Republicans are locked in battle about what kind of a party they will be: one that stands for conservative values and seeks to craft legislation in support of those ideals, or one that will continue drifting to the extremes, breathing life into lies that rile up the base while undercutting faith in the country’s democracy.
So far, it’s very clear which side is winning, and the potential consequences for the country are ominous.
It’s easy to become accustomed and blasé about this new reality. But we should stop to think about what it means: One of the two governing parties in the United States is controlled by people promoting the delegitimization of America’s duly elected president, people who are endorsing or refusing to rectify dangerous lies.

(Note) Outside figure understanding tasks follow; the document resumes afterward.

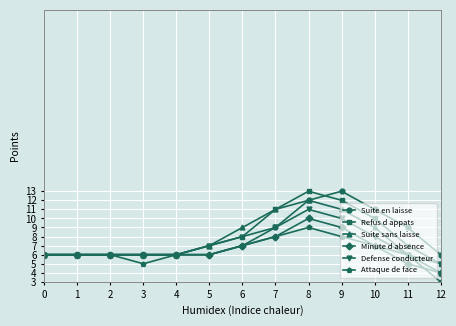

What is the maximum value for Attaque de face?

9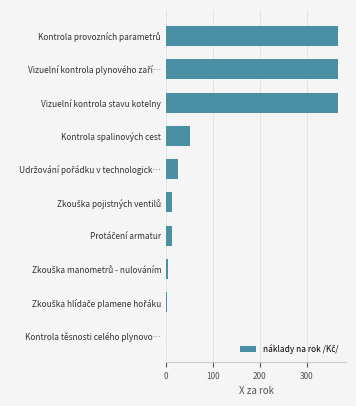

What is the sum of all values?

1204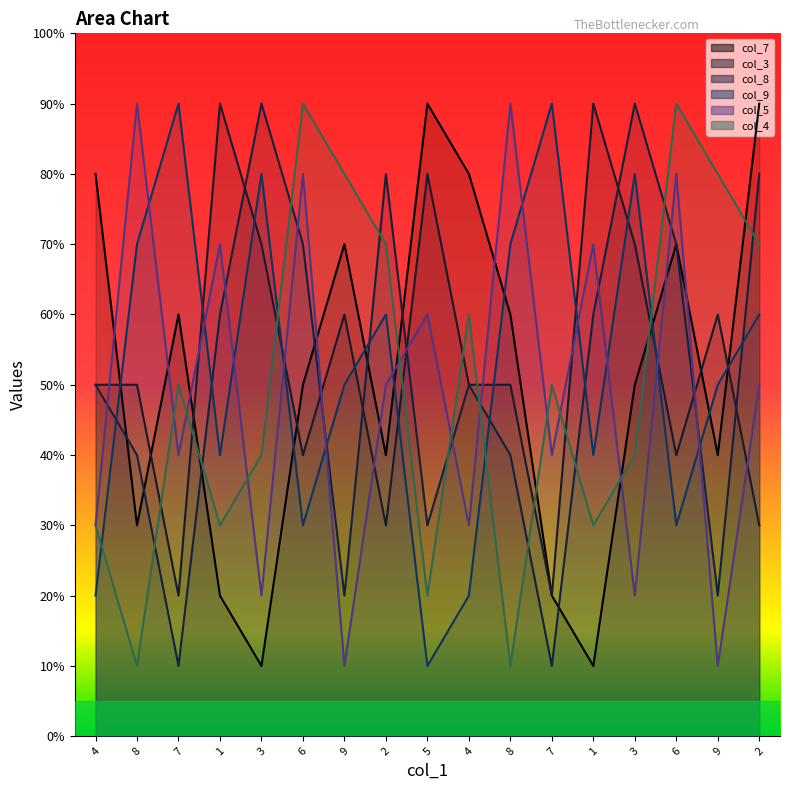

Does the chart display data point markers on the line(s)?

No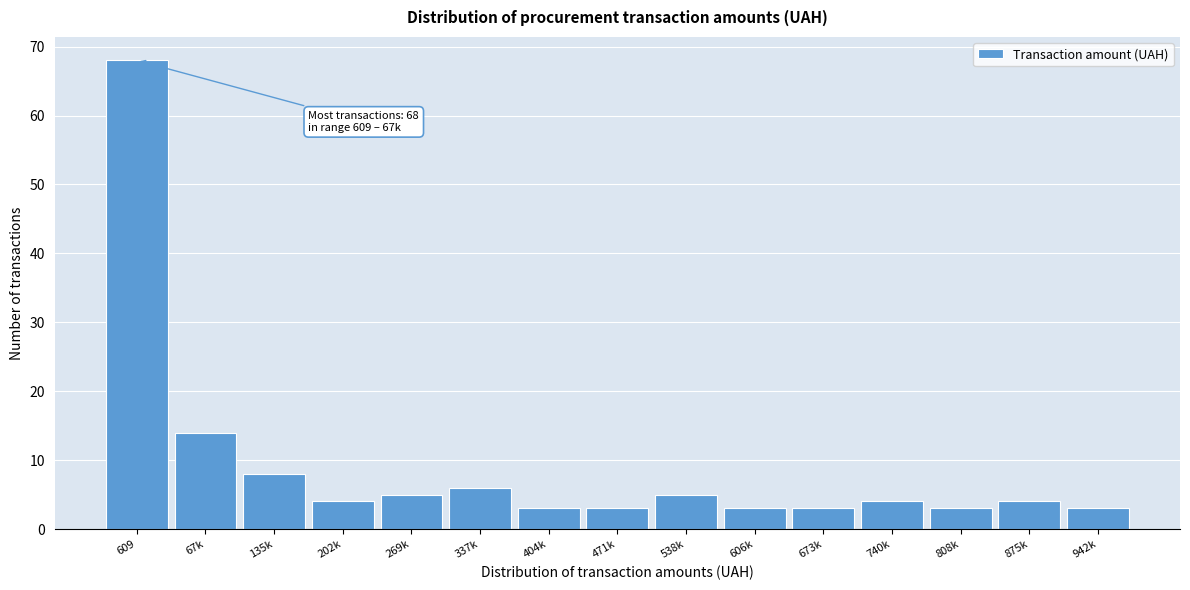

Reading right to left, transcribe all the data shown in this chart.

3	4	3	4	3	3	5	3	3	6	5	4	8	14	68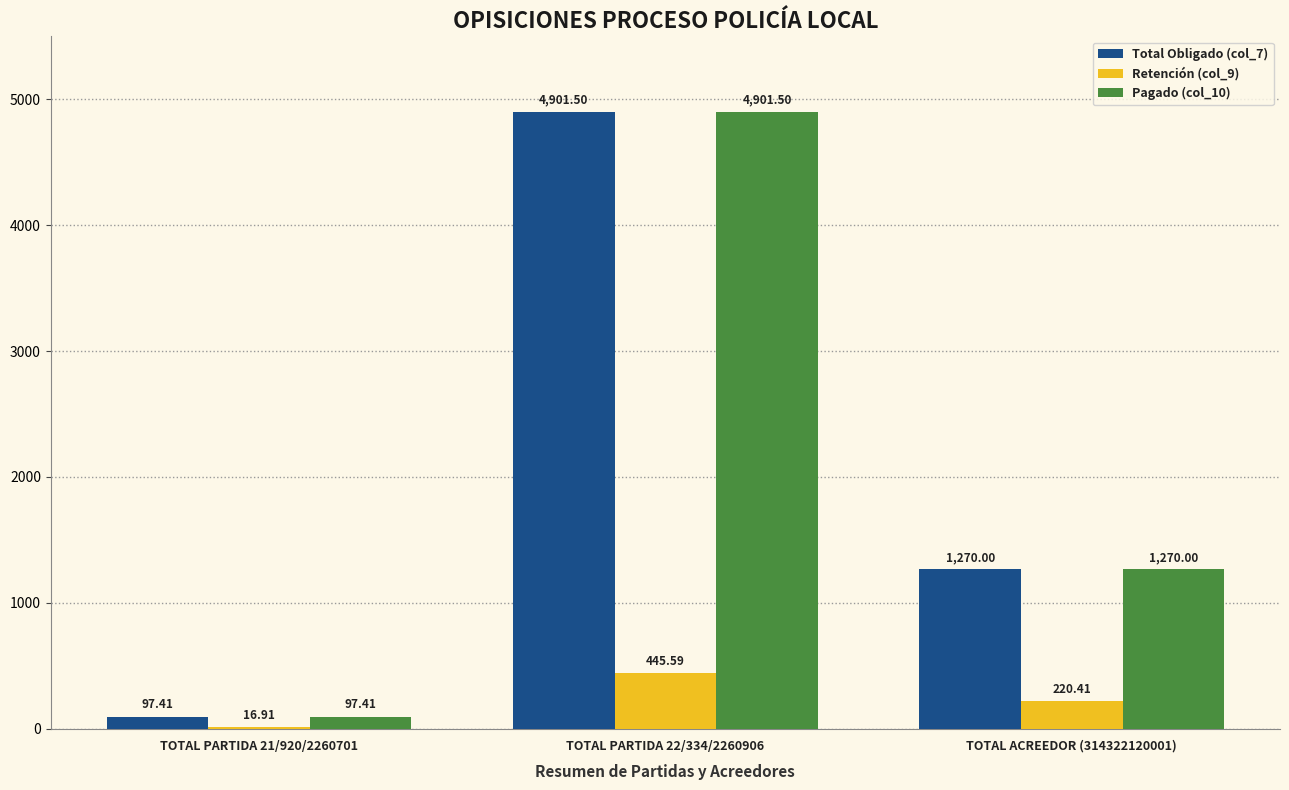

The Pagado (col_10) series shows 474.8 at TOTAL ACREEDOR (314322120001). True or false?

False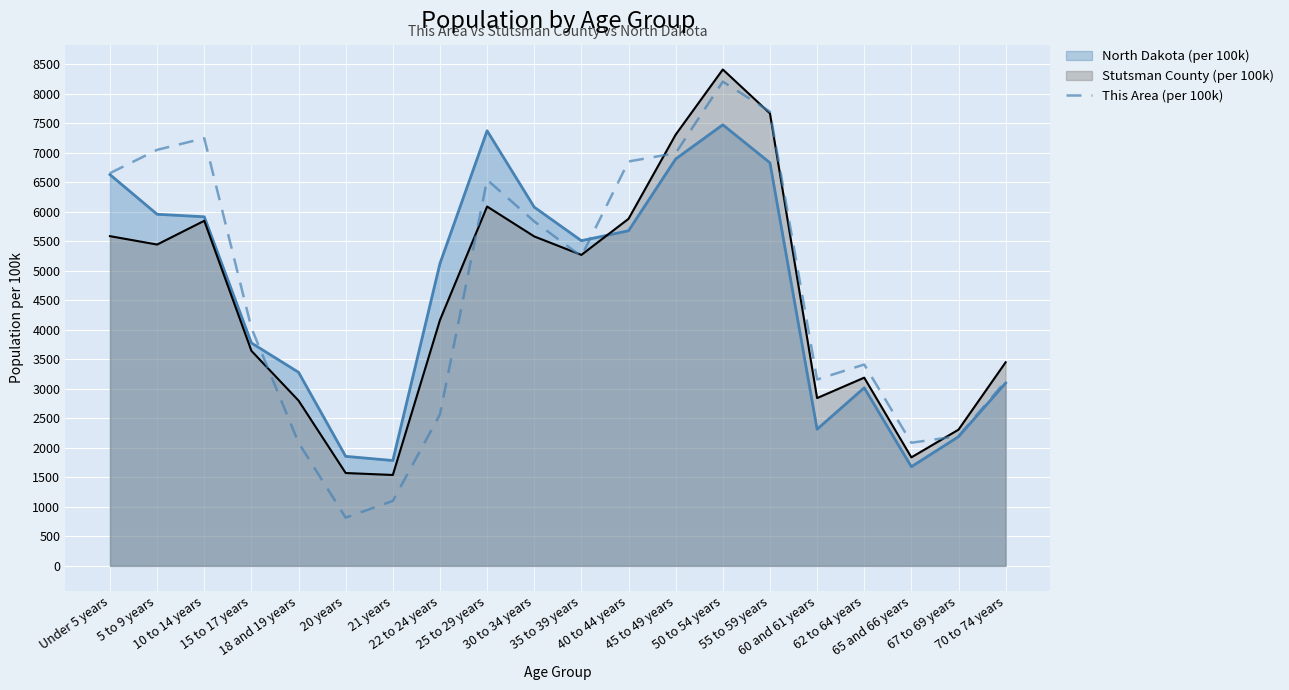

Which series has the largest range (max minus min)?

This Area (per 100k)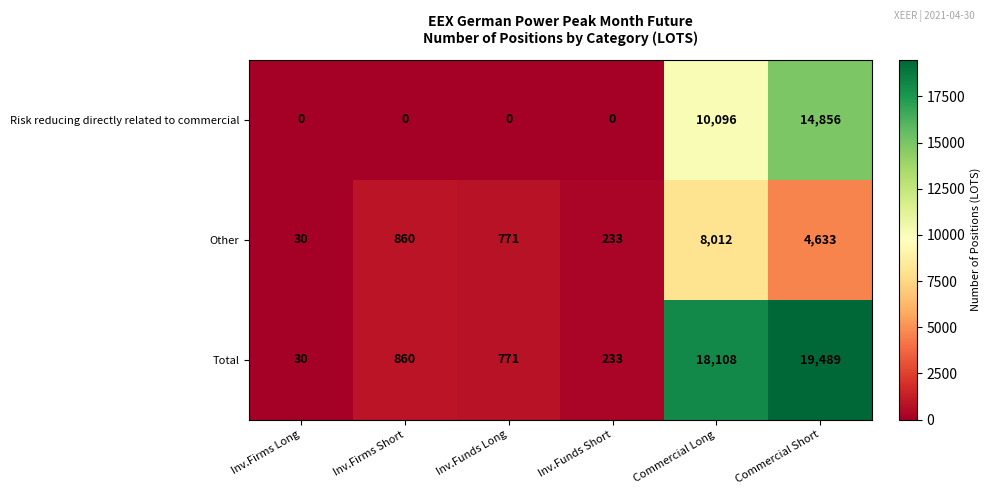

What is the sum of all Other values?

14539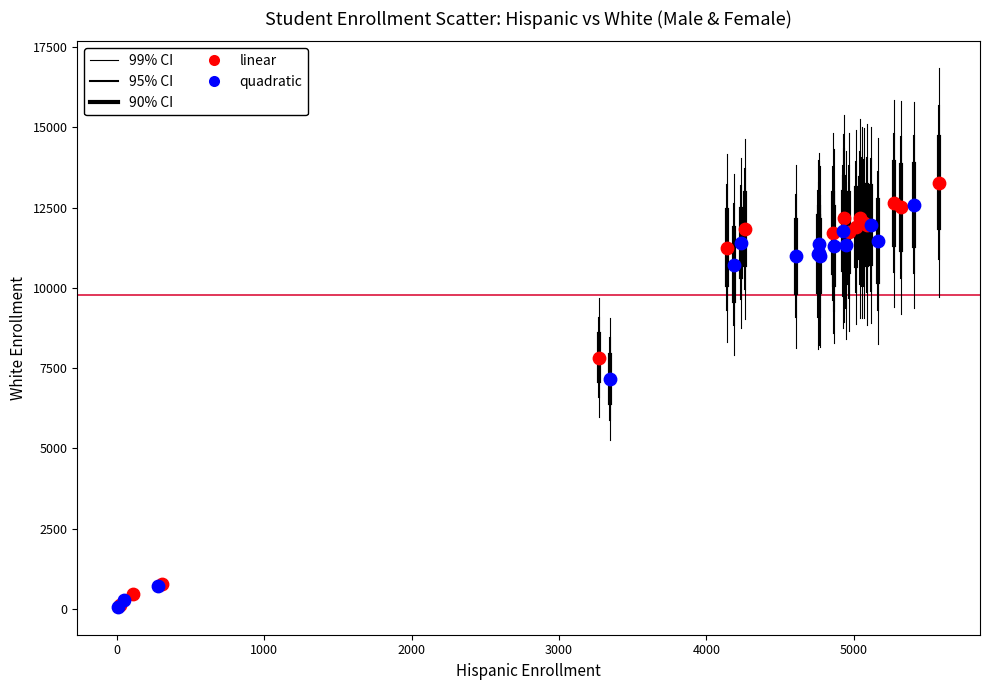

Which series has the largest Y range (max minus min)?

linear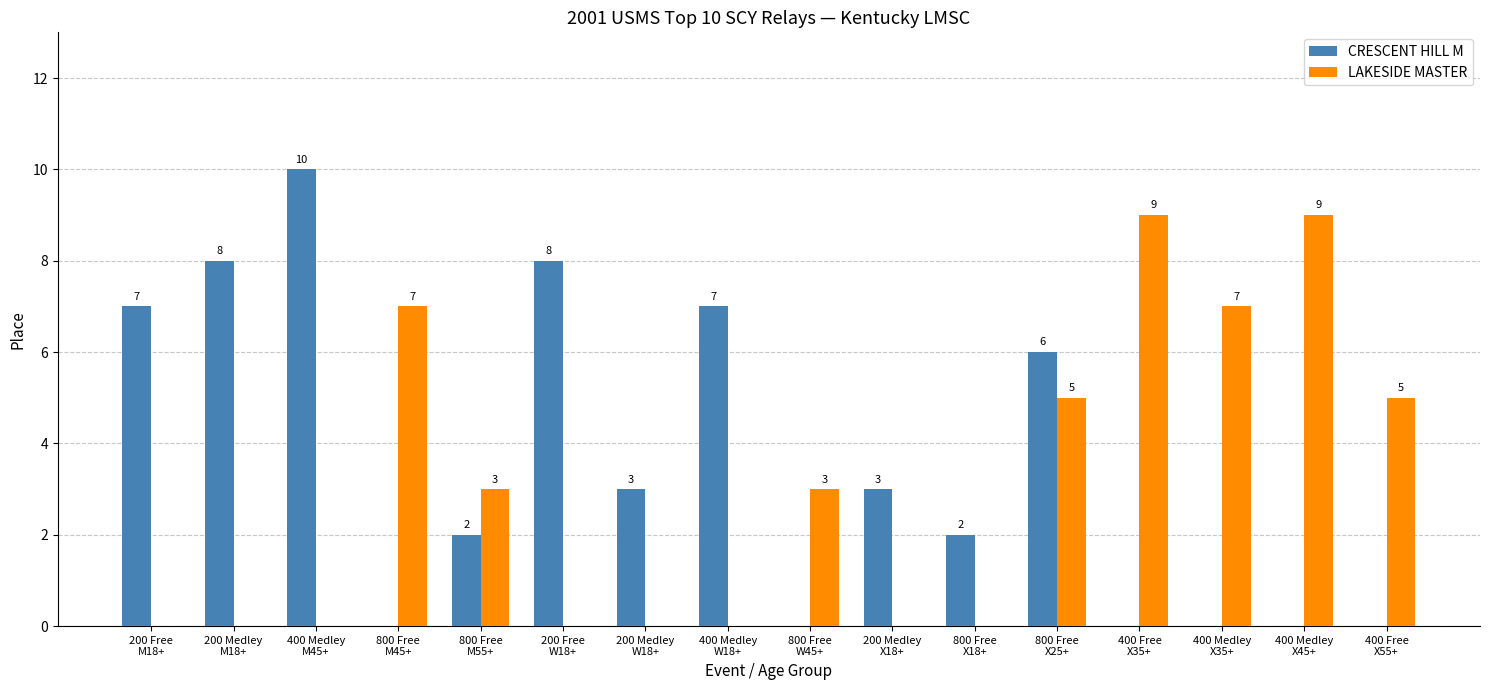

What is the sum of the CRESCENT HILL M values at 400 Medley
M45+ and 800 Free
M45+?

10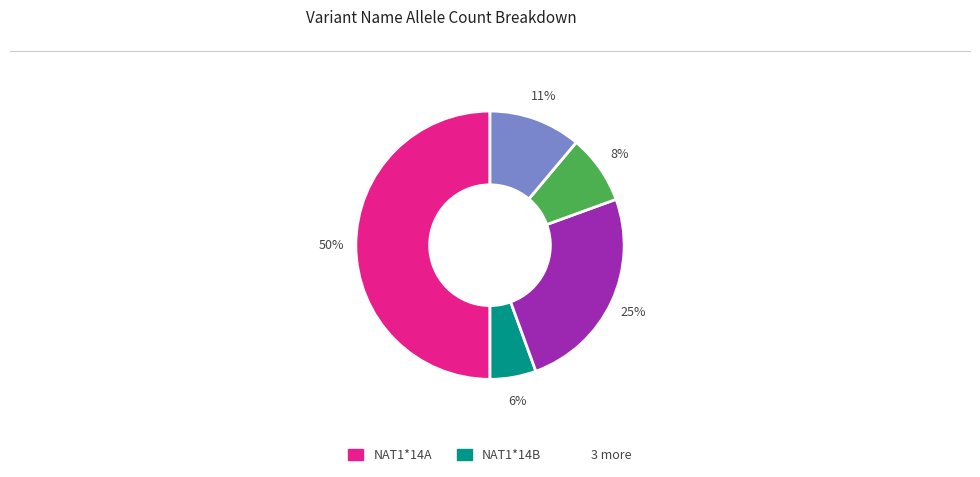

To the nearest percent, what is the difference between the largest and smallest slice percentages?

44%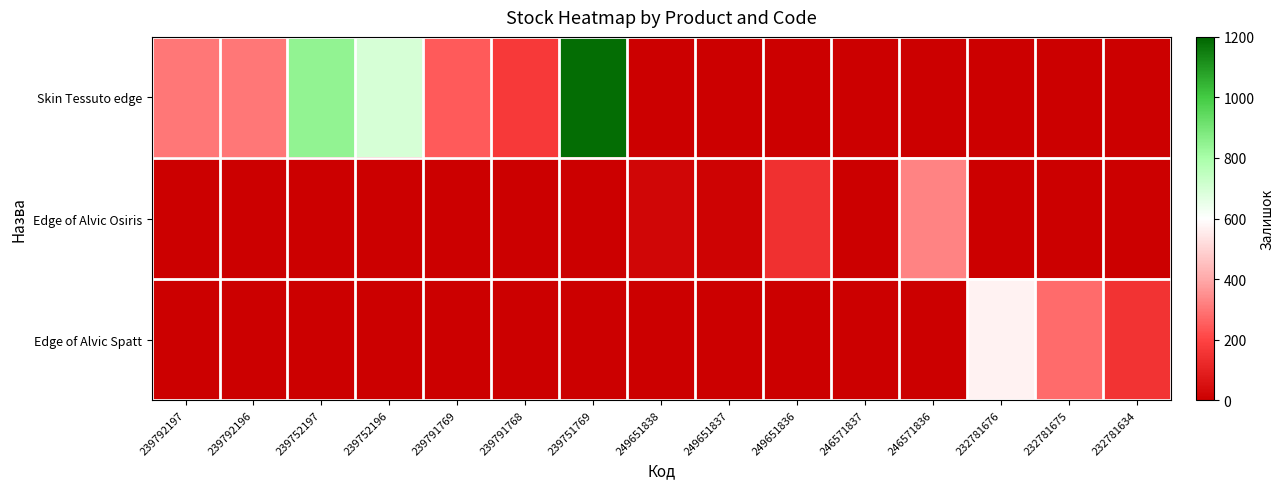

Reading left to right, list all the values displayed in this chart.

Skin Tessuto edge: 239792197=300	239792196=300	239752197=845	239752196=698	239791769=244	239791768=173	239751769=1185	249651838=0	249651837=0	249651836=0	246571837=0	246571836=0	232781676=0	232781675=0	232781634=0
Edge of Alvic Osiris: 239792197=0	239792196=0	239752197=0	239752196=0	239791769=0	239791768=0	239751769=0	249651838=19	249651837=13	249651836=145	246571837=1	246571836=325	232781676=0	232781675=0	232781634=0
Edge of Alvic Spatt: 239792197=0	239792196=0	239752197=0	239752196=0	239791769=0	239791768=0	239751769=0	249651838=0	249651837=0	249651836=0	246571837=0	246571836=0	232781676=570	232781675=277	232781634=153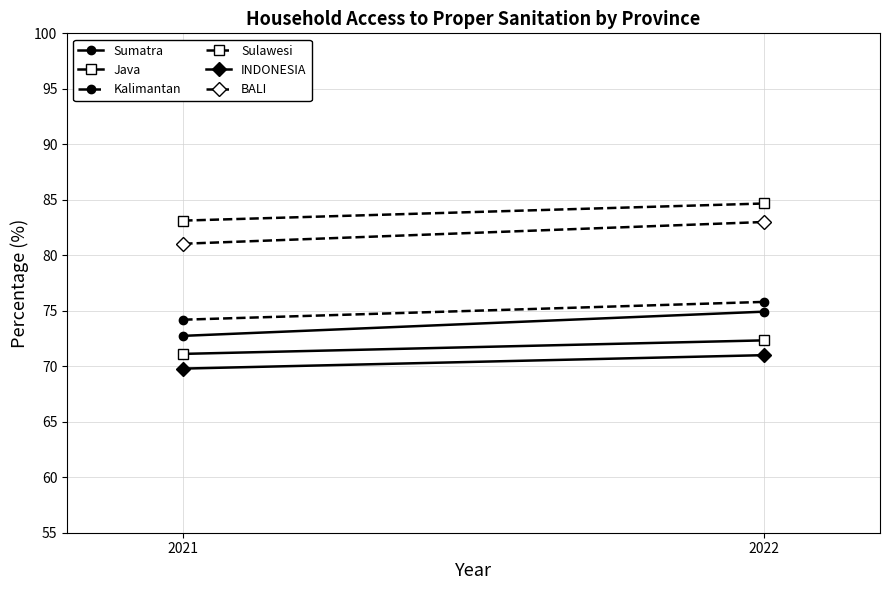

Read the Sulawesi value at 2022.

84.7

It wasn’t very long ago that the country had two reality-based, generally centrist parties. Democrats and Republicans, with different philosophies, debated the merits of their ideas, in search of a workable compromise.
But then, bit by bit, the GOP started veering in a different direction. By the time Trump became president, the maximalist, nativist, conspiracy-driven, scandal-manufacturing, hate-stoking wing was already ascendant, propelled by the engines of Fox News and other far-right provocateurs. Trump’s victory was the coup that toppled the old GOP and turned it into the extremist MAGA machine.
Notice, this is not about doing what’s good for the country. “The chaos caucus,” Boehner said, “had built up their own power base thanks to fawning right-wing media and outrage-driven fundraising cash.”
This is self-serving politics taken to the extreme, seeking not to legislate but to enrage and fundraise. Boehner names Sen. Ted Cruz in the Politico piece as “the head lunatic leading the way.”
But that was before Trump, who broke through every guardrail of decency, and took most of the party with him.
And yet, the fight is not over. More than a few Republicans are still willing to speak out. This is not about Republicans deciding if they are conservative or moderate, it’s about deciding if the party will respect the truth, democracy, and some manner of principle other than what is good for Trump and those seeking favor with him.
We’ve seen flashes of courage from conservative Republicans, like Rep. Liz Cheney and moderate ones like Sen. Mitt Romney and Rep. Adam Kinzinger. And at the state level, we saw Georgia Secretary of State Brad Raffensperger and other Republican election officials hold firm despite Trump’s verbal slings and arrows.
Other political battles may seem more interesting, more urgent, maybe more entertaining. But when it comes to America’s future, this one matters most. American democracy will struggle to survive if one of its two parties turns its back on reality and stops believing in democracy.